ODAとは? ODA予算・実績

国別援助実績
1991年~1998年の実績
[7]イラン


1.概説


 (1) 内政面では、89年のラフサンジャニ大統領就任後、イラン・イラク紛争後の経済再建の実現のため、市場経済化や自由化を中心とする経済改革路線を歩んできた。同大統領の任期満了に伴う97年5月の大統領選挙により、文化・社会面でリベラルといわれるハタミ大統領が選出された。同政権は「法の支配」「市民社会の形成」等の政治理念を掲げ、諸改革を実施しているが、保守派との関係等、今後の展開が注目される。

 (2) 外交面では、79年のイスラム革命以後旧東側にも旧西側にも偏らないとの方針を標傍している。但し、92年のベルリンにおけるイラン反体制派のクルド人暗殺にイラン指導部が関与していたとするミコノス事件判決が97年4月に出される等、国際社会には依然として中東和平プロセスの妨害、大量破壊兵器の獲得努力、テロ支援、人権等をめぐる諸問題についてイランの行動に対する懸念が存在している。これに対し、ハタミ政権後、緊張緩和を目指す対話路線の下で、欧州諸国や近隣諸国との関係改善を進め、米国との関係修復の動きも見られるが、紆余曲折が予想される。ソ連崩壊後は旧ソ連イスラム系共和国(中央アジア諸国等)に対し関係強化を働きかけているほか、欧州諸国やアジア諸国との経済分野での関係拡大に努めている。

 (3) 経済面では、第2次5か年計画(95~99年度)に引き続き、経済構造調整政策の推進や外貨導入を内容とする第3次5か年計画(2000~2004年)を策定中である。生活基本物資や石油製品等の値上げを漸進的に実施しているが、国民生活の安定と経済構造調整政策との間にジレンマが生じている。現在、施設の老朽化等に伴う原油生産量の減少及び国内消費の伸びによる原油輸出量の低下が生じており、イラン経済への制約要因となっている。なお、97年後半からの原油価格の下落は、外貨収入の8割以上を石油産品輸出に依存するイラン経済を直撃したが、99年に入り原油価格が回復したことにより、対外収支は改善しつつある。

 (4) イランの原油確認埋蔵量(97年末現在)は930億バレルで世界の9.0%を占め、我が国にとって第3位の原油供給国である(98年シェア10.8%)。貿易関係については、我が国はイランから原油等を輸入し(98年輸入額24億5,281万ドル)、同国に鉄鋼、自動車等を輸出している(同輸出額8億5,810万ドル)。我が国は同国にとって最大の輸出相手国となっている(輸入相手国としては第2位)。98年12月にはハラズィ外相が訪日し、99年8月には高村外務大臣がイランを訪問した。

▶ [練習問題]:
1) イラン概説の内容を2文でまとめてください。
2) イラン概説のうち、「(3) 経済面では、第2次5」から始まり「たことにより、対外収支は改善しつつある。」まで続く部分を、一字も変えずに書き写してください。
3) イラン概説の続きを、最後の文の後から書き進めてください。

保存済みのデータ項目
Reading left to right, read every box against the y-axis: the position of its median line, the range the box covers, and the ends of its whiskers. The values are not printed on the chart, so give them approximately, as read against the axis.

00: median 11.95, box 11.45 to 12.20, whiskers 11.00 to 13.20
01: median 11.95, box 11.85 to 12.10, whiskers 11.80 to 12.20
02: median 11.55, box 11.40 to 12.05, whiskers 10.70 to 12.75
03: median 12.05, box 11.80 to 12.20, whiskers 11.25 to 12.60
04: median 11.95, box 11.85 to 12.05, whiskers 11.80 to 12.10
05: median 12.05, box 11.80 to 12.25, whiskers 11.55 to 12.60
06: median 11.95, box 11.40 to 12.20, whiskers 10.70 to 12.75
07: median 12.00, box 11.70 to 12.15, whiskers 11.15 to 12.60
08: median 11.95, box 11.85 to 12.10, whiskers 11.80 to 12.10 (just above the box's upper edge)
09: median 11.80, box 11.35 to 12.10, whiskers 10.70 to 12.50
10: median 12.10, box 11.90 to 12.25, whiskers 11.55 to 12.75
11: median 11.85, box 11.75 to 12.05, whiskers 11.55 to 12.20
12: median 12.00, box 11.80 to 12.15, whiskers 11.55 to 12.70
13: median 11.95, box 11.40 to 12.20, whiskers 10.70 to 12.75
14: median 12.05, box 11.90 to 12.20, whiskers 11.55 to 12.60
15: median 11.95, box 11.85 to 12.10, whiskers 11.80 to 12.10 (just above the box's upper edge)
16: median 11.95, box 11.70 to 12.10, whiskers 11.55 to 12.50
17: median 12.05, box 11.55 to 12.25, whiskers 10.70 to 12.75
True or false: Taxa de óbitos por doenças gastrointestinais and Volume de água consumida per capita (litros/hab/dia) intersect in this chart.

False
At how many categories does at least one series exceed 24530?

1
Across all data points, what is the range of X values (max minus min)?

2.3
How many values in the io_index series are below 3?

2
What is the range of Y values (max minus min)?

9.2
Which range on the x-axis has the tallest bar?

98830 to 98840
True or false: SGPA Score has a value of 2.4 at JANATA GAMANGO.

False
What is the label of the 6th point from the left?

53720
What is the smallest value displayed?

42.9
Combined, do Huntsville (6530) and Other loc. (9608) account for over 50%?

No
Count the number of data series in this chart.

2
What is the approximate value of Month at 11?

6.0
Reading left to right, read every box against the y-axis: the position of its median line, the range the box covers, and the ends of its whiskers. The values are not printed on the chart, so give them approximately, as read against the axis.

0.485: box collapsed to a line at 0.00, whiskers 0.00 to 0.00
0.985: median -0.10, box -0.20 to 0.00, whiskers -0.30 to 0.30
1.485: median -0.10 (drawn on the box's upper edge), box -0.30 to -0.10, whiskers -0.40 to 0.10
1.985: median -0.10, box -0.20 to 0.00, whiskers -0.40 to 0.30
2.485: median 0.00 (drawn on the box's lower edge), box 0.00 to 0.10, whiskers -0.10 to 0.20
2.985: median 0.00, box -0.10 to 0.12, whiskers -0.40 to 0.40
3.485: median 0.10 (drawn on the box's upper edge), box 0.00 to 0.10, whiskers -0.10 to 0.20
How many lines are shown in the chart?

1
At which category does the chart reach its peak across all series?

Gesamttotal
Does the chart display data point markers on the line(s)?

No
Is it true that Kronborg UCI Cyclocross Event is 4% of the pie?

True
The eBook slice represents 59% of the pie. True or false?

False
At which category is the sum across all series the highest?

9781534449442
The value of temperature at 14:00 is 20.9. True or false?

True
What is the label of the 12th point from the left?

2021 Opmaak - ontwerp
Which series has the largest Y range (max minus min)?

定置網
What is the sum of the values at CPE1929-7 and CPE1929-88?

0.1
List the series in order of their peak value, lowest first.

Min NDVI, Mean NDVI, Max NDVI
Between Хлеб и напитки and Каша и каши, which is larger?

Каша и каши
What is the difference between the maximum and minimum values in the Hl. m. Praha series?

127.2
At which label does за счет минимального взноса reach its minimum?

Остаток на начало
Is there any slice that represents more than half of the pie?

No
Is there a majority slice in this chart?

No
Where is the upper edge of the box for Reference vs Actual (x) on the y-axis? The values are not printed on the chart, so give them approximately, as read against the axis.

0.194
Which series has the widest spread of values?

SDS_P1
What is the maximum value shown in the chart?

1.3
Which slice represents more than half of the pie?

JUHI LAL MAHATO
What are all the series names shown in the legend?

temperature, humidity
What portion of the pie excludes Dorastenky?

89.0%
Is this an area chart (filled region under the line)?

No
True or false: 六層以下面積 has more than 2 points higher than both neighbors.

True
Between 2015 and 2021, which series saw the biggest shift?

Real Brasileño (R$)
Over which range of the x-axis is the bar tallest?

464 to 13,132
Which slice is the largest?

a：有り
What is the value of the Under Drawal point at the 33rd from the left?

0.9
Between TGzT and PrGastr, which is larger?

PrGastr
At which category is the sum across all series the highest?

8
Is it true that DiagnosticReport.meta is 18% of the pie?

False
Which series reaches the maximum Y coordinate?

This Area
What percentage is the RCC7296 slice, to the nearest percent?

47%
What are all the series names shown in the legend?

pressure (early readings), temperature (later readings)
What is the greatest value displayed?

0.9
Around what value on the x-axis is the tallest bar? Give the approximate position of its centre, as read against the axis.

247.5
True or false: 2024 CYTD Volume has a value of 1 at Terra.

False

▶ [問題の答え]:
1) イランでは89年のラフサンジャニ大統領就任後に市場経済化などの経済改革が進められ、97年の選挙で選ばれたハタミ大統領は「法の支配」などを掲げて改革を行っている。外交では対話路線の下で欧州諸国や近隣諸国との関係改善を進めており、経済は外貨収入の8割以上を石油産品輸出に頼っていて、日本にとっては第3位の原油供給国である。

2)
(3) 経済面では、第2次5か年計画(95~99年度)に引き続き、経済構造調整政策の推進や外貨導入を内容とする第3次5か年計画(2000~2004年)を策定中である。生活基本物資や石油製品等の値上げを漸進的に実施しているが、国民生活の安定と経済構造調整政策との間にジレンマが生じている。現在、施設の老朽化等に伴う原油生産量の減少及び国内消費の伸びによる原油輸出量の低下が生じており、イラン経済への制約要因となっている。なお、97年後半からの原油価格の下落は、外貨収入の8割以上を石油産品輸出に依存するイラン経済を直撃したが、99年に入り原油価格が回復したことにより、対外収支は改善しつつある。

3)
(参考1)主要経済指標等

90年 95年 96年 97年
人口(千人) 56,925 64,120 62,509 60,929
名目GNP 総額(百万ドル) 139,120 108,614
一人当たり(ドル) 2,450 1,780
経常収支(百万ドル) 327 3,358 5,232
財政収支(十億リアル) -665 2,637 2,395
消費者物価指数(90年=100) 100.0 388.3 477.1
DSR(%) 3.2 30.2 27.5 32.2
対外債務残高(百万ドル) 9,021 21,880 16,706 11,816
為替レート(年平均、1米ドル=リアル) 68.10 1,747.93 1,750.76 1,752.92
分類(DAC/国連) 低中所得国/-
面積(千平方キロメートル) 1,622.0

(参考2)主要社会開発指標

90年 最新年 90年 最新年
出生時の平均余命(年) 66 69(97年) 乳児死亡率
(1000人当たり人数)
46 32(97年)
所得が1ドル/日以下の人口割合(%) 5歳未満児死亡率
(1000人当たり人数)
59 35(97年)
下位20%の所得又は消費割合(%) 妊産婦死亡率
(10万人当たり人数)
120(80-90年平均) 120(90-97年平均)
成人非識字率(%) 46 31(95年) 避妊法普及率
(15-49歳女性/%)
23(80-90年平均) 73(90-98年平均)
初等教育純就学率(%) 94 90(96年) 安全な水を享受しうる人口割合(%) 89(88-90年平均) 90(96年)
女子生徒比率(%) 初等教育 46 47(96年) 森林面積
(1000平方キロメートル)
180 15(95年)
中等教育 43 46(96年)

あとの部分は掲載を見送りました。